(EXERCISE PASSAGE)

I do not understand so much of the distinction of Sniadach in fn. 3 of the majority opinion as rests upon the supposed superiority of § 14-114(b) of the Connecticut Act, providing limited review of a direction of the Commissioner of Motor Vehicles to post security or suffer license suspension, over the Wisconsin procedure for pre-judgment attack on garnishment that Sniadach held insufficient. Wisconsin case law recognized the right of a defendant to move immediately to quash a garnishment “so as to correct or prevent any abuse or misuse of such process,” including the right to show that no good faith controversy existed. See the dissenting opinion of Mr. Justice Black, 395 U.S. at 346, 89 S.Ct. at 1825, 23 L.Ed.2d 349, and Family Finance Corp. v. Sniadach, 37 Wis.2d 163, 173-174, 154 N.W.2d 259, 265 (1967), quoting'Orton v. Noonan, 27 Wis. 572 (1871). In contrast, the Connecticut Commissioner is expressly precluded from considering liability or degree of liability, § 14-114(a). Thus, so far as uninsured motorists are concerned, review of the Commissioner’s order under § 14-114(b) would on the whole be limited to questions whether they came within § 14-119’s exceptions for the operator or owner of a vehicle that was legally parked, the owner of a vehicle being used without his permission, or the operator or owner of a vehicle that was legally stopped at a stop sign or at the direction of a police officer or “was in a line of * * * at least three motor vehicles” — the last itself a rather capricious distinction. In addition, § 14-114 (b) might allow a court to review the Commissioner’s determination of the appropriate sum for security, though the scope of review here is likely to be quite limited. The important point is that § 14-114 (b) gives the court no power to examine the issue of liability even when the claim is frivolous. A holding that the analogical force Sniadach would otherwise possess does not require a determination of lack of due process thus must rest upon a view that the interests protected by the Connecticut Financial Responsibility Act are much stronger or the interests adversely affected much weaker than those in Sniadach, or upon the possibility of avoiding the problem by taking out insurance. There may, indeed, be sound basis for such a holding, but, before deciding that issue, I would want some evidence as to how much hardship the Connecticut statute has caused and how much good it has done.

(End EXERCISE PASSAGE)
(PROVIDED RECORDS)

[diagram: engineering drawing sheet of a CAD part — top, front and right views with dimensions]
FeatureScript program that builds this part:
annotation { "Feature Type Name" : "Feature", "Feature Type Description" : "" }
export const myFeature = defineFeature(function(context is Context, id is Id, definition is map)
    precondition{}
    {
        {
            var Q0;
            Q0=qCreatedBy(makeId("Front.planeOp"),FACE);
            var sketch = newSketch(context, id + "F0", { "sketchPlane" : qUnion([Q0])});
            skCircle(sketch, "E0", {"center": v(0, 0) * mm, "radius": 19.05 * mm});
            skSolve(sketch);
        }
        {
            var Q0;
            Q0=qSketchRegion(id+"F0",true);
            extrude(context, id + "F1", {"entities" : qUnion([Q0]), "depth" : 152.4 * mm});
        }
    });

(End PROVIDED RECORDS)

▶ [TO DO]:
1. List every section of the Connecticut Act that the passage on the Connecticut Financial Responsibility Act cites by number, with its subsection letter where one is given.
2. According to the passage on the Connecticut Financial Responsibility Act, why would review under § 14-114(b) for uninsured motorists be limited mostly to whether they fall within the exceptions of § 14-119?

▶ [SOLUTION LIST]:
1.
§ 14-114(a)
§ 14-114(b)
§ 14-119

2. Under § 14-114(a), the Connecticut Commissioner is expressly precluded from considering liability or the degree of liability. As a result, § 14-114(b) gives the court no power to examine liability, even when the claim is frivolous.